▶ _Instructions for the task_: Retype the records below word for word, from their start through the line that contains "ସନ୍ଧ୍ୟାହେବାରୁ", and leave the pictures out.
------------------------------
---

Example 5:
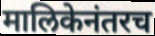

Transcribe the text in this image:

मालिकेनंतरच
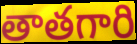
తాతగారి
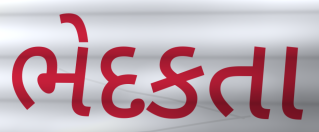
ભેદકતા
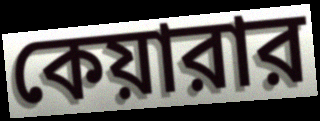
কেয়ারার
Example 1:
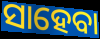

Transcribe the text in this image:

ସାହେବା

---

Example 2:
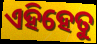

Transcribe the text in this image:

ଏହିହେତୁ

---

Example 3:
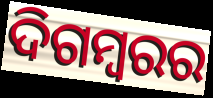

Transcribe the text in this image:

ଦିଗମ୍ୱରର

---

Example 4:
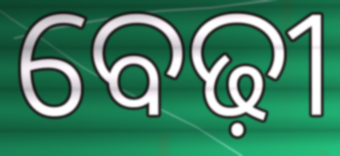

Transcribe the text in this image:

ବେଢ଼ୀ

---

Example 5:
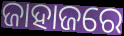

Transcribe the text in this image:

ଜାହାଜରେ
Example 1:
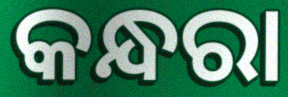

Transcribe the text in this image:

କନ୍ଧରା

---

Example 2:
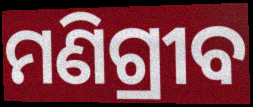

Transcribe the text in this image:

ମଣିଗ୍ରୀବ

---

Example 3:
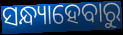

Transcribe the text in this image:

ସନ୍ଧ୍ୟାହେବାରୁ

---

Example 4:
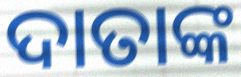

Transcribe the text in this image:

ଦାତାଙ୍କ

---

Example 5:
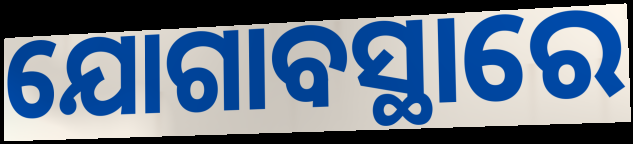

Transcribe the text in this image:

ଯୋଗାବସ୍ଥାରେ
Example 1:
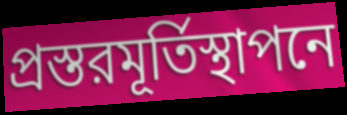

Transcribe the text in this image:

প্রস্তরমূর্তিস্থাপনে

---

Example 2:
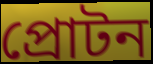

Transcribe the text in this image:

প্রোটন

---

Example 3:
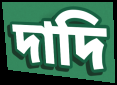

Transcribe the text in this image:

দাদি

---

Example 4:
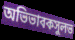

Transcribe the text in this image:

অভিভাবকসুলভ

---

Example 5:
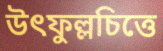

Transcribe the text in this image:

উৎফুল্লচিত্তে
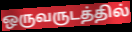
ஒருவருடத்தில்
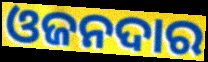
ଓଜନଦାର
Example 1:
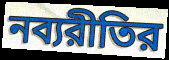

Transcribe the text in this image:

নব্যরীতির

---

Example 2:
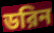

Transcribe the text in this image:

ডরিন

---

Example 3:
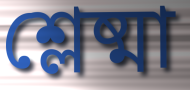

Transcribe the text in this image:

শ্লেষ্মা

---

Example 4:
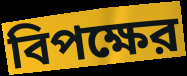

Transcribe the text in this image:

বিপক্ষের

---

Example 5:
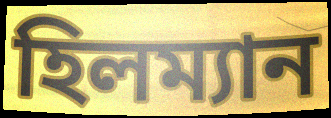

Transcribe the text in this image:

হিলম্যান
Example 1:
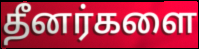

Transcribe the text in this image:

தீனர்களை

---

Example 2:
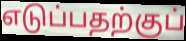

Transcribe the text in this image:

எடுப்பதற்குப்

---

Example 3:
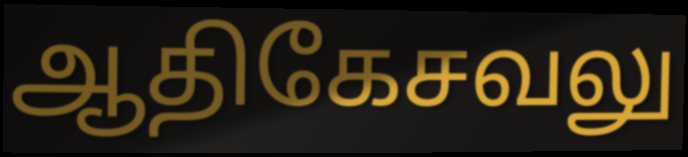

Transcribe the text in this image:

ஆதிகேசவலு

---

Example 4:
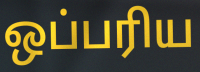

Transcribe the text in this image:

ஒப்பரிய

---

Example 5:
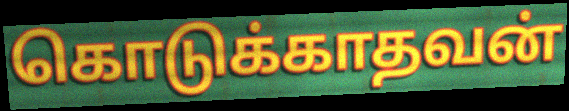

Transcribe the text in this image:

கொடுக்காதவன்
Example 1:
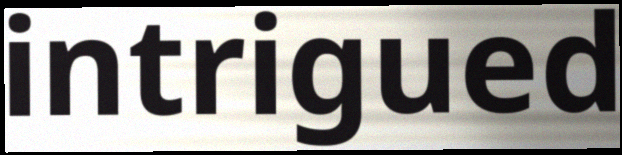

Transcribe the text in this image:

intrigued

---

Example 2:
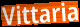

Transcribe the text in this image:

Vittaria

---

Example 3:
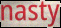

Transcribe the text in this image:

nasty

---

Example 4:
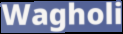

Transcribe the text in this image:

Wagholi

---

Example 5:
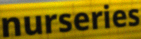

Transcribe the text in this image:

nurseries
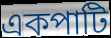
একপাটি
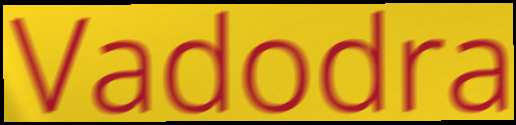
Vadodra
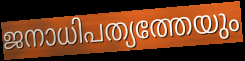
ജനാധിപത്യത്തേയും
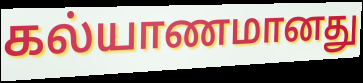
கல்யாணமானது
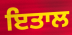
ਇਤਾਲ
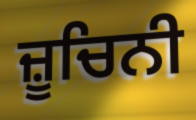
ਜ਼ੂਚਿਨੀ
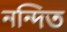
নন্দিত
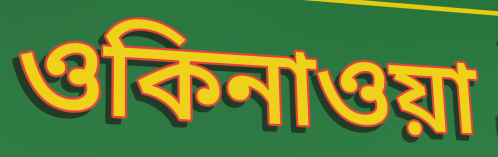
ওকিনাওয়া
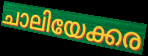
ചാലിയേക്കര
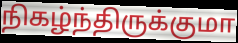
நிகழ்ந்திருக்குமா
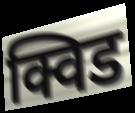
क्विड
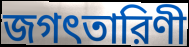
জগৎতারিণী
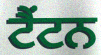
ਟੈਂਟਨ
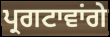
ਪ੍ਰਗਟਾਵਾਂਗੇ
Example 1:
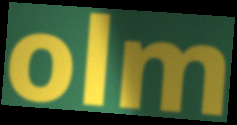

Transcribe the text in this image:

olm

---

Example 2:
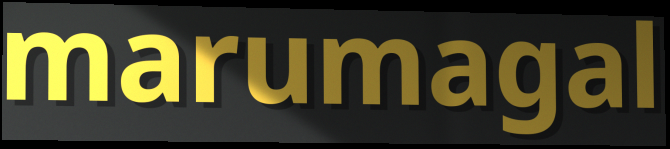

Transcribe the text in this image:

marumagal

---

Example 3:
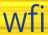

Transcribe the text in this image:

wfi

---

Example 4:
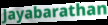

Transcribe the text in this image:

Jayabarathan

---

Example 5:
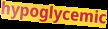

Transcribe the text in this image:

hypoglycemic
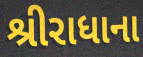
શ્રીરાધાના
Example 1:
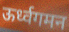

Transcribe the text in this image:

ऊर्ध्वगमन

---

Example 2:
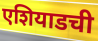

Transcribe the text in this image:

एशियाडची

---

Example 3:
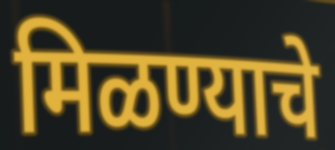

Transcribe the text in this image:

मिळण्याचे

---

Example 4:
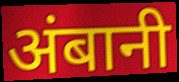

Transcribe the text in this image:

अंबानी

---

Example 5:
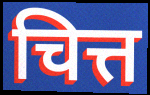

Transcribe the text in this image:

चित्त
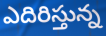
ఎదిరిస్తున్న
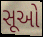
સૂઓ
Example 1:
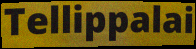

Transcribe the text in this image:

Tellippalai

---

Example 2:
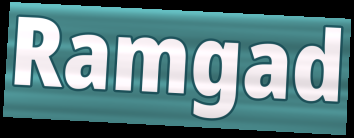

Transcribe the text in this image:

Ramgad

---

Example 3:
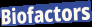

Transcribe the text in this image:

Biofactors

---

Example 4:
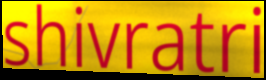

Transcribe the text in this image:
------------------------------
▶ _Task solution_:
---

Example 5:

Transcribe the text in this image:

मालिकेनंतरच
తాతగారి
ભેદકતા
কেয়ারার
Example 1:

Transcribe the text in this image:

ସାହେବା

---

Example 2:

Transcribe the text in this image:

ଏହିହେତୁ

---

Example 3:

Transcribe the text in this image:

ଦିଗମ୍ୱରର

---

Example 4:

Transcribe the text in this image:

ବେଢ଼ୀ

---

Example 5:

Transcribe the text in this image:

ଜାହାଜରେ
Example 1:

Transcribe the text in this image:

କନ୍ଧରା

---

Example 2:

Transcribe the text in this image:

ମଣିଗ୍ରୀବ

---

Example 3:

Transcribe the text in this image:

ସନ୍ଧ୍ୟାହେବାରୁ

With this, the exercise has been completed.